Many European and Asian nations have now passed their seasonal threshold for flu, which is early compared with previous years, the WHO said in yesterday's update. Activity is also ramping up in North America, parts of Northern Africa, and in Ghana. In all areas but Ghana H3N2 is the predominant strain. Ghana is reporting an influenza B predominance.
Flu activity remains low in the Caribbean and in Central and South America.
Of more than 124,000 respiratory specimens recently tested, 95.9% were influenza A and 4.1% influenza B. The H3N2 strain has accounted from 98.7% of the "A" strains that have been subtyped, compared with 1.3% for 2009 H1N1.
Jan 9 WHO update
Madagascar plague outbreak sickens 62, kills 26
Madagascar is battling an outbreak of 62 cases of bubonic and pneumonic plague, including 26 deaths, the WHO reported yesterday.
Madagascar's Ministry of Health (MOH) first reported suspected plague cases to the WHO on Dec 6. The cases are in the Befotaka district in the southeastern Atsimo-Atsinanana region, a district that is outside the known endemic region of the island nation and hadn't seen a plague case since 1950.
As of Dec 27, the MOH reported 28 cases, including 10 deaths in the district. It also noted 34 cases and 16 deaths in the neighboring Iakora district in Ihorombe region. Of the 62 total cases, 6 have been confirmed, 5 are listed as probable, and 51 are suspected.
Of 11 samples tested, 5 were positive for plague on rapid diagnostic test and 6 have been confirmed at an Institute Pasteur laboratory. Of the total reported cases, 57 were classified as bubonic plague and 5 as pneumonic plague.

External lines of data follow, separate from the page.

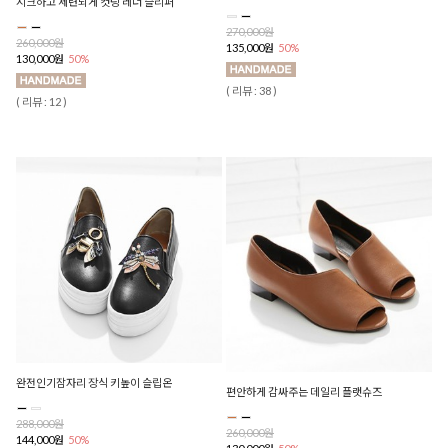
시크하고 세련되게 컷팅 레더 슬리퍼
270,000원
260,000원
135,000원
50%
130,000원
50%
( 리뷰 : 38 )
( 리뷰 : 12 )
완전인기잠자리 장식 키높이 슬립온
편안하게 감싸주는 데일리 플랫슈즈
288,000원
260,000원
144,000원
50%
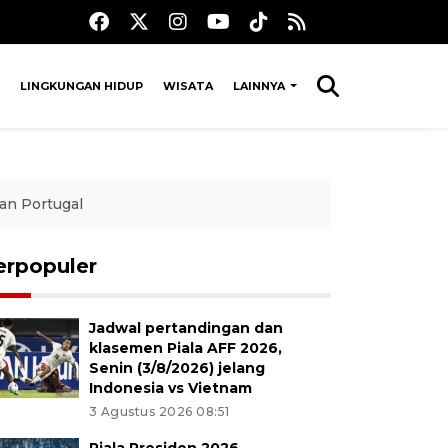
LINGKUNGAN HIDUP
WISATA
LAINNYA
dan Portugal
erpopuler
Jadwal pertandingan dan
klasemen Piala AFF 2026,
Senin (3/8/2026) jelang
Indonesia vs Vietnam
3 Agustus 2026 08:51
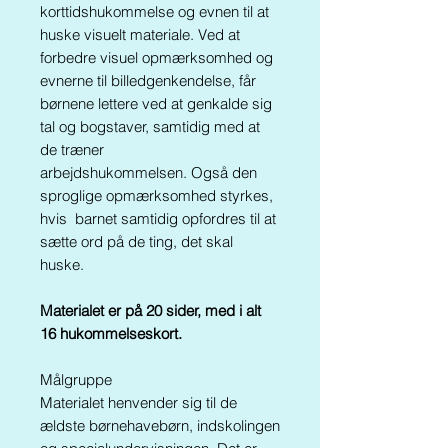
korttidshukommelse og evnen til at
huske visuelt materiale. Ved at
forbedre visuel opmærksomhed og
evnerne til billedgenkendelse, får
børnene lettere ved at genkalde sig
tal og bogstaver, samtidig med at
de træner
arbejdshukommelsen. Også den
sproglige opmærksomhed styrkes,
hvis barnet samtidig opfordres til at
sætte ord på de ting, det skal
huske.
Materialet er på 20 sider, med i alt
16 hukommelseskort.
Målgruppe
Materialet henvender sig til de
ældste børnehavebørn, indskolingen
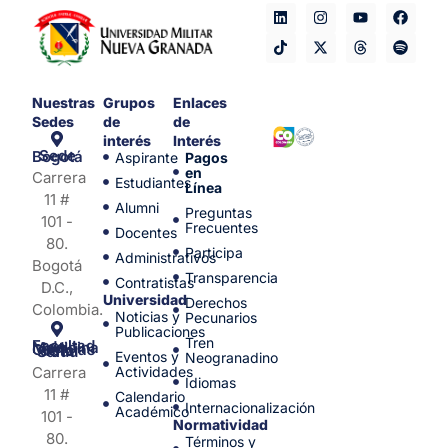
Nuestras
Grupos
Enlaces
Sedes
de
de
interés
Interés
Sede Bogotá
Aspirante
Pagos
en
Carrera
Estudiantes
Línea
11 #
Alumni
Preguntas
101 -
Frecuentes
Docentes
80.
Participa
Administrativos
Bogotá
Transparencia
Contratistas
D.C.,
Universidad
Derechos
Colombia.
Noticias y
Pecunarios
Publicaciones
Tren
Facultad de Medicina y Ciencias de la Salud
Eventos y
Neogranadino
Carrera
Actividades
Idiomas
11 #
Calendario
Internacionalización
Académico
101 -
Normatividad
80.
Términos y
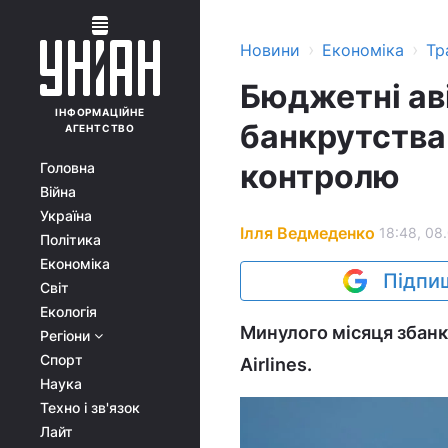
›
›
Новини
Економіка
Тр
Бюджетні ав
ІНФОРМАЦІЙНЕ
банкрутства:
АГЕНТСТВО
контролю
Головна
Війна
Україна
Ілля Ведмеденко
18:48, 08
Політика
Економіка
Підпиш
Світ
Екологія
Минулого місяця збанк
Регіони
Спорт
Airlines.
Наука
Техно і зв'язок
Лайт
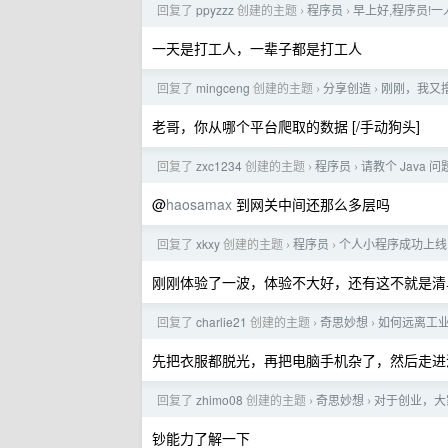
回复了
ppyzzz
创建的主题
程序员
早上好,程序员!
›
›
一天是打工人，一辈子都是打工人
回复了
mingceng
创建的主题
分享创造
刚刚，我又
›
›
老哥，你从哪个平台爬取的数据 [/手动狗头]
回复了
zxc1234
创建的主题
程序员
请教个 Java 问
›
›
@
haosamax
到网关中间还那么多层吗
回复了
xkxy
创建的主题
程序员
个人小程序成功上线
›
›
刚刚体验了一波，体验不大好，还有这不就是清
回复了
charlie21
创建的主题
奇思妙想
如何远离工
›
›
先把衣服都脱光，再把电脑手机杂了，然后走进深山
回复了
zhimo08
创建的主题
奇思妙想
对于创业，大
›
›
钞能力了解一下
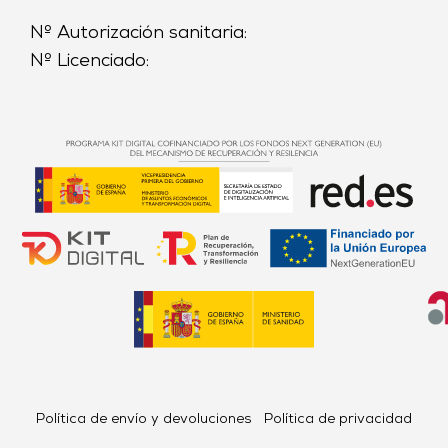
Nº Autorización sanitaria:
Nº Licenciado:
Política de envío y devoluciones
Política de privacidad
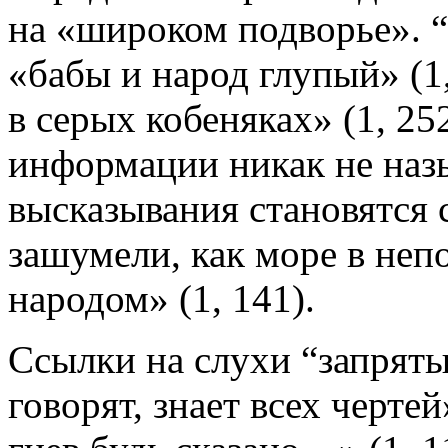
на «широком подворье». “
«бабы и народ глупый» (1
в серых кобеняках» (1, 25
информации никак не назы
высказывания становятся
зашумели, как море в неп
народом» (1, 141).
Ссылки на слухи “запряты
говорят, знает всех чертей»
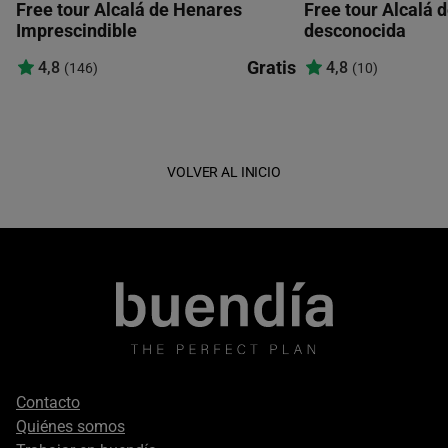
Free tour Alcalá de Henares
Free tour Alcalá 
Imprescindible
desconocida
Gratis
4,8
4,8
(146)
(10)
VOLVER AL INICIO
Footer
Contacto
secondary
Quiénes somos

A 15-member multidisciplinary team from the MOH and Institute Pasteur visited the outbreak region beginning on Dec 6. The investigators said the outbreak might have started in mid-August 2016. Officials on Dec 29 identified three additional deaths within 25 kilometers of the initial outbreak focus in Befotaka district that might also be tied to the outbreak.
"The affected zone is located in a very remote and hard to reach and highly insecure area (classified as red zone due to local banditry)," the WHO said. The country's most recent previous plague outbreak occurred in the summer of 2015, affected 14 people and killing 10.